The lines you return must be all those in the data that hold the string "Темно".

================================

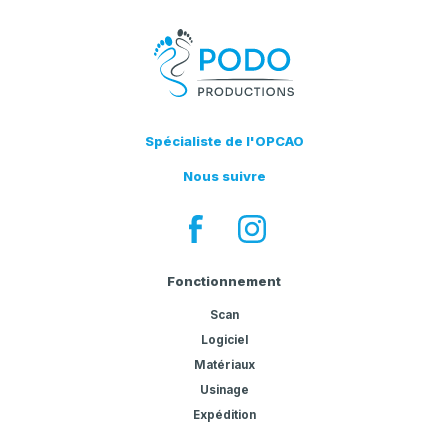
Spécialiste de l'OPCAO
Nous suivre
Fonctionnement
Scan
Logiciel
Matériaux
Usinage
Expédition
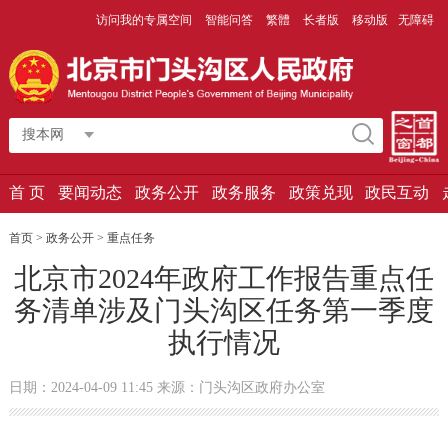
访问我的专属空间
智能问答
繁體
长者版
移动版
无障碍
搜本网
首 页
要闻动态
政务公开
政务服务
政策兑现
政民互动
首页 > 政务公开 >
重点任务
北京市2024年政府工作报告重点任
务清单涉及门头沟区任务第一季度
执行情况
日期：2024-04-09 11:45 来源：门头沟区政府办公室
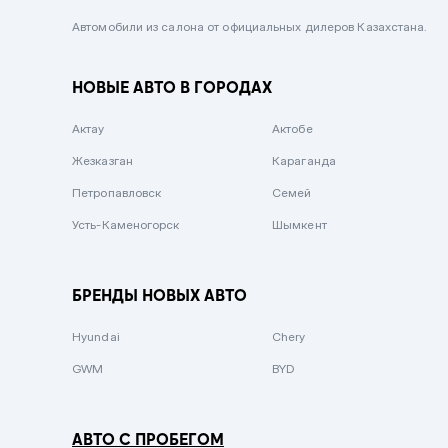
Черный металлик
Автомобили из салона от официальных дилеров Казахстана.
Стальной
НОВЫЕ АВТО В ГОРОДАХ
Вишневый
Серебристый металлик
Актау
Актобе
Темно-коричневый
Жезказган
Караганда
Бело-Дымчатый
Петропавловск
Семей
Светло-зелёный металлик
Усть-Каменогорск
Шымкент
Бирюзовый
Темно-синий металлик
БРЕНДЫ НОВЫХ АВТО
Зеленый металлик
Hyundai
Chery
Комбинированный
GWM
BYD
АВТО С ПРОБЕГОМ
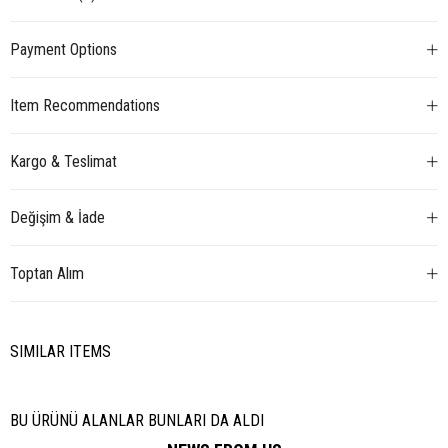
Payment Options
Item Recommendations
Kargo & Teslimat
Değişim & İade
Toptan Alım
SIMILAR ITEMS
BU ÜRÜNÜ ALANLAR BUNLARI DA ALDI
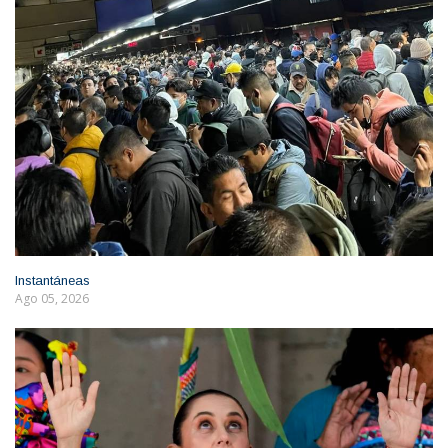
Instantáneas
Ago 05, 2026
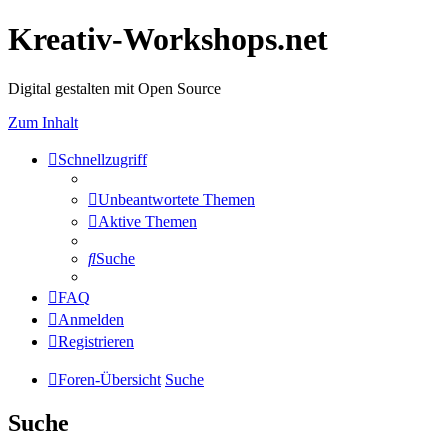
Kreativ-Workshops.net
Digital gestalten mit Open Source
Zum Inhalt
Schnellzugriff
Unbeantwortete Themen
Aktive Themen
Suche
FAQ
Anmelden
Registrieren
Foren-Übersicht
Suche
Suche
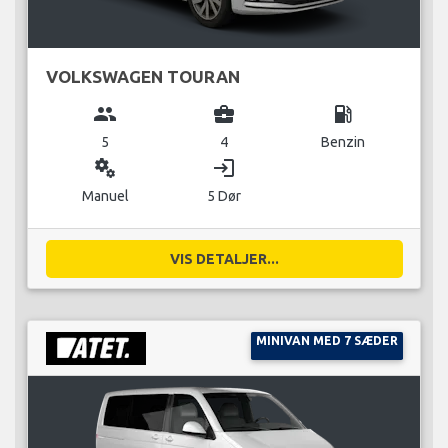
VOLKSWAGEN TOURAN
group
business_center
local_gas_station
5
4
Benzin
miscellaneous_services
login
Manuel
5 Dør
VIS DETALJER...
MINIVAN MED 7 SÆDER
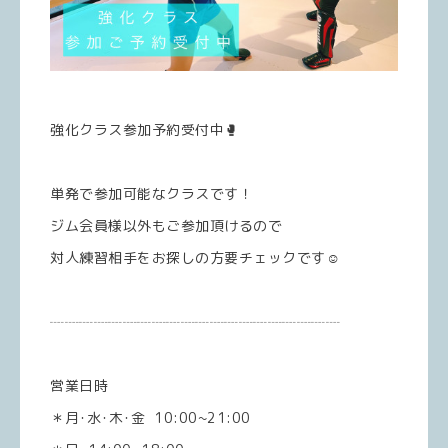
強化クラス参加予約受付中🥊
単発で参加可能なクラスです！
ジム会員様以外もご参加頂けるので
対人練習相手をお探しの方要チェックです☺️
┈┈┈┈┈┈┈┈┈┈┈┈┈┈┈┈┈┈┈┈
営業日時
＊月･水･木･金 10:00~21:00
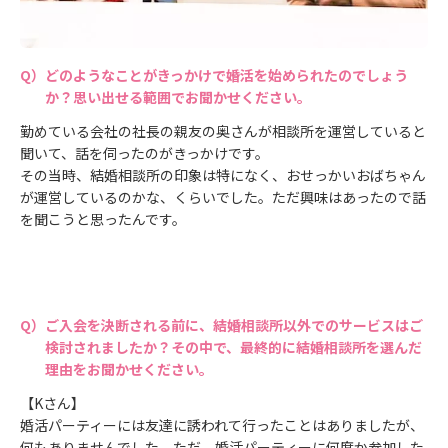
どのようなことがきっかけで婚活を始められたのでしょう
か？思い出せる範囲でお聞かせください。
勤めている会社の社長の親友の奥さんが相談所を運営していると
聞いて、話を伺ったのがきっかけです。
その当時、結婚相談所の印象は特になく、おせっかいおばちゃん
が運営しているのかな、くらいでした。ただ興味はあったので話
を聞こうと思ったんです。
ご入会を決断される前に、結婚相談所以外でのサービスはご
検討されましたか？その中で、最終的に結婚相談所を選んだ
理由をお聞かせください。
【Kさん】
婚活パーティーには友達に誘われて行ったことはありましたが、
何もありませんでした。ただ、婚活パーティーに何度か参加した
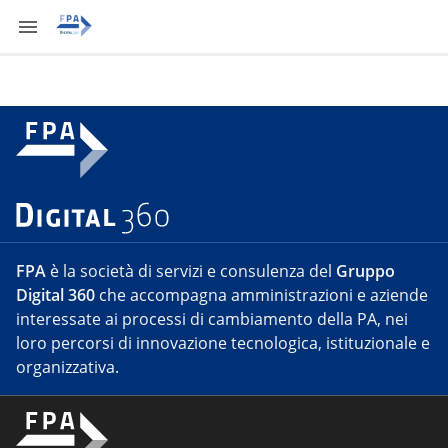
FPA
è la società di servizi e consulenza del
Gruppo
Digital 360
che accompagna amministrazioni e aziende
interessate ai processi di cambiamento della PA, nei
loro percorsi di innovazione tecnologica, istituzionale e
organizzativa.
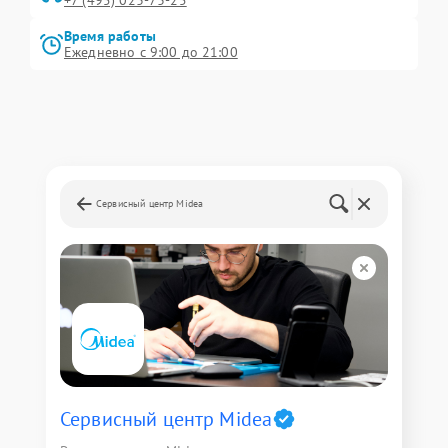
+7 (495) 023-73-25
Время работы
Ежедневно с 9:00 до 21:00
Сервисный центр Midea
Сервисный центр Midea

================================

▸ **Task answer**
Темно-коричневый
Темно-синий металлик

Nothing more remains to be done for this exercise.